* What to produce *
Pull every line holding the word "description" from the data below and copy it.

(Plain-text document sources)
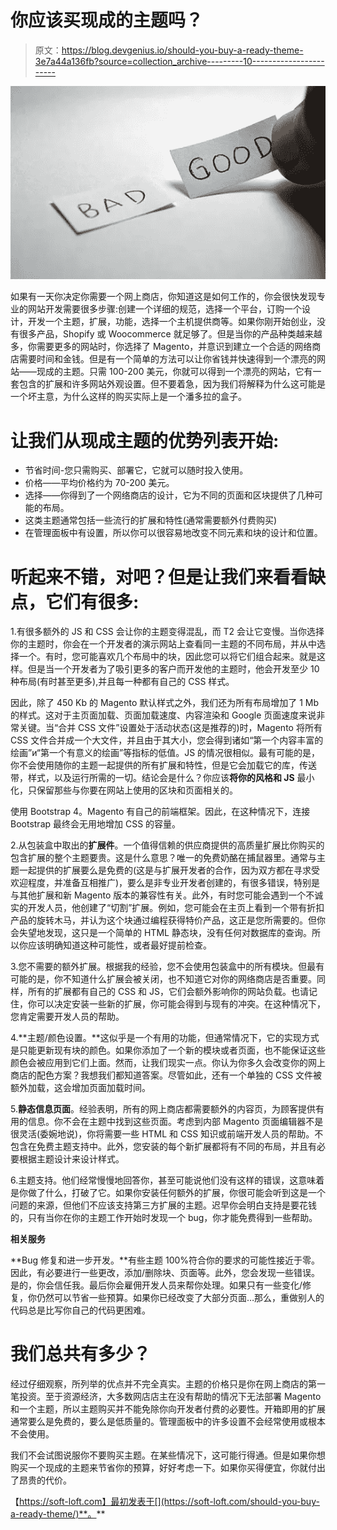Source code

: # 你应该买现成的主题吗？

> 原文：<https://blog.devgenius.io/should-you-buy-a-ready-theme-3e7a44a136fb?source=collection_archive---------10----------------------->

![](img/5d209dd40b254f3754f3e42732ffa973.png)

如果有一天你决定你需要一个网上商店，你知道这是如何工作的，你会很快发现专业的网站开发需要很多步骤:创建一个详细的规范，选择一个平台，订购一个设计，开发一个主题，扩展，功能，选择一个主机提供商等。如果你刚开始创业，没有很多产品，Shopify 或 Woocommerce 就足够了。但是当你的产品种类越来越多，你需要更多的网站时，你选择了 Magento，并意识到建立一个合适的网络商店需要时间和金钱。但是有一个简单的方法可以让你省钱并快速得到一个漂亮的网站——现成的主题。只需 100-200 美元，你就可以得到一个漂亮的网站，它有一套包含的扩展和许多网站外观设置。但不要着急，因为我们将解释为什么这可能是一个坏主意，为什么这样的购买实际上是一个潘多拉的盒子。

# 让我们从现成主题的优势列表开始:

*   节省时间-您只需购买、部署它，它就可以随时投入使用。
*   价格——平均价格约为 70-200 美元。
*   选择——你得到了一个网络商店的设计，它为不同的页面和区块提供了几种可能的布局。
*   这类主题通常包括一些流行的扩展和特性(通常需要额外付费购买)
*   在管理面板中有设置，所以你可以很容易地改变不同元素和块的设计和位置。

# 听起来不错，对吧？但是让我们来看看缺点，它们有很多:

1.有很多额外的 JS 和 CSS 会让你的主题变得混乱，而 T2 会让它变慢。当你选择你的主题时，你会在一个开发者的演示网站上查看同一主题的不同布局，并从中选择一个。有时，您可能喜欢几个布局中的块，因此您可以将它们组合起来。就是这样。但是当一个开发者为了吸引更多的客户而开发他的主题时，他会开发至少 10 种布局(有时甚至更多),并且每一种都有自己的 CSS 样式。

因此，除了 450 Kb 的 Magento 默认样式之外，我们还为所有布局增加了 1 Mb 的样式。这对于主页面加载、页面加载速度、内容渲染和 Google 页面速度来说非常关键。当“合并 CSS 文件”设置处于活动状态(这是推荐的)时，Magento 将所有 CSS 文件合并成一个大文件，并且由于其大小，您会得到诸如“第一个内容丰富的绘画”и“第一个有意义的绘画”等指标的低值。JS 的情况很相似。最有可能的是，你不会使用随你的主题一起提供的所有扩展和特性，但是它会加载它的库，传送带，样式，以及运行所需的一切。结论会是什么？你应该**将你的风格和 JS** 最小化，只保留那些与你要在网站上使用的区块和页面相关的。

使用 Bootstrap 4。Magento 有自己的前端框架。因此，在这种情况下，连接 Bootstrap 最终会无用地增加 CSS 的容量。

2.从包装盒中取出的**扩展件**。一个值得信赖的供应商提供的高质量扩展比你购买的包含扩展的整个主题要贵。这是什么意思？唯一的免费奶酪在捕鼠器里。通常与主题一起提供的扩展要么是免费的(这是与扩展开发者的合作，因为双方都在寻求受欢迎程度，并准备互相推广)，要么是非专业开发者创建的，有很多错误，特别是与其他扩展和新 Magento 版本的兼容性有关。此外，有时您可能会遇到一个不诚实的开发人员，他创建了“切割”扩展。例如，您可能会在主页上看到一个带有折扣产品的旋转木马，并认为这个块通过编程获得特价产品，这正是您所需要的。但你会失望地发现，这只是一个简单的 HTML 静态块，没有任何对数据库的查询。所以你应该明确知道这种可能性，或者最好提前检查。

3.您不需要的额外扩展。根据我的经验，您不会使用包装盒中的所有模块。但最有可能的是，你不知道什么扩展会被关闭，也不知道它对你的网络商店是否重要。同样，所有的扩展都有自己的 CSS 和 JS，它们会额外影响你的网站负载。也请记住，你可以决定安装一些新的扩展，你可能会得到与现有的冲突。在这种情况下，您肯定需要开发人员的帮助。

4.**主题/颜色设置。**这似乎是一个有用的功能，但通常情况下，它的实现方式是只能更新现有块的颜色。如果你添加了一个新的模块或者页面，也不能保证这些颜色会被应用到它们上面。然而，让我们现实一点。你认为你多久会改变你的网上商店的配色方案？我想我们都知道答案。尽管如此，还有一个单独的 CSS 文件被额外加载，这会增加页面加载时间。

5.**静态信息页面**。经验表明，所有的网上商店都需要额外的内容页，为顾客提供有用的信息。你不会在主题中找到这些页面。考虑到内部 Magento 页面编辑器不是很灵活(委婉地说)，你将需要一些 HTML 和 CSS 知识或前端开发人员的帮助。不包含在免费主题支持中。此外，您安装的每个新扩展都将有不同的布局，并且有必要根据主题设计来设计样式。

6.主题支持。他们经常慢慢地回答你，甚至可能说他们没有这样的错误，这意味着是你做了什么，打破了它。如果你安装任何额外的扩展，你很可能会听到这是一个问题的来源，但他们不应该支持第三方扩展的主题。迟早你会明白支持是要花钱的，只有当你在你的主题工作开始时发现一个 bug，你才能免费得到一些帮助。

**相关服务**

**Bug 修复和进一步开发。**有些主题 100%符合你的要求的可能性接近于零。因此，有必要进行一些更改，添加/删除块、页面等。此外，您会发现一些错误。是的，你会信任我。最后你会雇佣开发人员来帮你处理。如果只有一些变化/修复，你仍然可以节省一些预算。如果你已经改变了大部分页面…那么，重做别人的代码总是比写你自己的代码更困难。

# 我们总共有多少？

经过仔细观察，所列举的优点并不完全真实。主题的价格只是你在网上商店的第一笔投资。至于资源经济，大多数网店店主在没有帮助的情况下无法部署 Magento 和一个主题，所以主题购买并不能免除你向开发者付费的必要性。开箱即用的扩展通常要么是免费的，要么是低质量的。管理面板中的许多设置不会经常使用或根本不会使用。

我们不会试图说服你不要购买主题。在某些情况下，这可能行得通。但是如果你想购买一个现成的主题来节省你的预算，好好考虑一下。如果你买得便宜，你就付出了昂贵的代价。

【https://soft-loft.com】最初发表于[](https://soft-loft.com/should-you-buy-a-ready-theme/)**。**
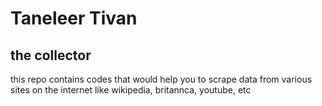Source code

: # Taneleer Tivan
## the collector

this repo contains codes that would help you to scrape data from various sites on the internet like wikipedia, britannca, youtube, etc

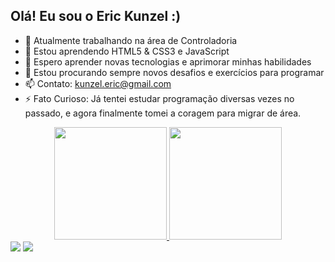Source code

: ## Olá! Eu sou o Eric Kunzel :)

- 🔭 Atualmente trabalhando na área de Controladoria
- 🌱 Estou aprendendo HTML5 & CSS3 e JavaScript
- 👯 Espero aprender novas tecnologias e aprimorar minhas habilidades
- 🤔 Estou procurando sempre novos desafios e exercícios para programar
- 📫 Contato: kunzel.eric@gmail.com
- ⚡ Fato Curioso: Já tentei estudar programação diversas vezes no passado, e agora finalmente tomei a coragem para migrar de área.

<div align="center">
  <a href="https://github.com/kunzeleric">
  <img height="180em" src="https://github-readme-stats.vercel.app/api?username=kunzeleric&show_icons=true&theme=dark&include_all_commits=true&count_private=true"/>
  <img height="180em" src="https://github-readme-stats.vercel.app/api/top-langs/?username=kunzeleric&layout=compact&langs_count=7&theme=dark"/>
</div>

 
<div> 
   <a href = "mailto:kunzel.eric@gmail.com"><img src="https://img.shields.io/badge/-Gmail-%23333?style=for-the-badge&logo=gmail&logoColor=white" target="_blank"></a>
   <a href="https://www.linkedin.com/in/eric-edward-k%C3%BCnzel-0b139574/" target="_blank"><img src="https://img.shields.io/badge/-LinkedIn-%230077B5?style=for-the-badge&logo=linkedin&logoColor=white" target="_blank"></a> 
 </div>
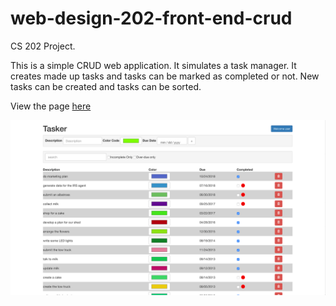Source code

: # web-design-202-front-end-crud
CS 202 Project. 

This is a simple CRUD web application. It simulates a task manager. It creates made up tasks and tasks can be marked as completed or not. New tasks can be created and tasks can be sorted.

View the page [here](https://lor-ethan.github.io/web-design-202-front-end-crud/)

![Alt text](https://github.com/lor-ethan/web-design-202-front-end-crud/blob/master/Tasker.png)
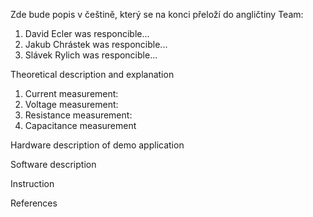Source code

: Zde bude popis v češtině, který se na konci přeloží do angličtiny
Team:
1) David Ecler was responcible...
2) Jakub Chrástek was responcible...
3) Slávek Rylich was responcible...


Theoretical description and explanation
 1) Current measurement:
 2) Voltage measurement:
 3) Resistance measurement:
 4) Capacitance measurement

 


Hardware description of demo application

Software description

Instruction

References
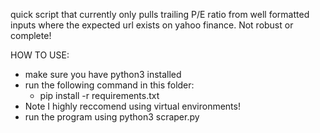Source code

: quick script that currently only pulls trailing P/E ratio from well formatted inputs
where the expected url exists on yahoo finance. Not robust or complete!

HOW TO USE:
* make sure you have python3 installed
* run the following command in this folder:
    * pip install -r requirements.txt
* Note I highly reccomend using virtual environments!
* run the program using python3 scraper.py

* Result of the exercise *
Theoretical description and explanation
Hardware description of demo application
Software description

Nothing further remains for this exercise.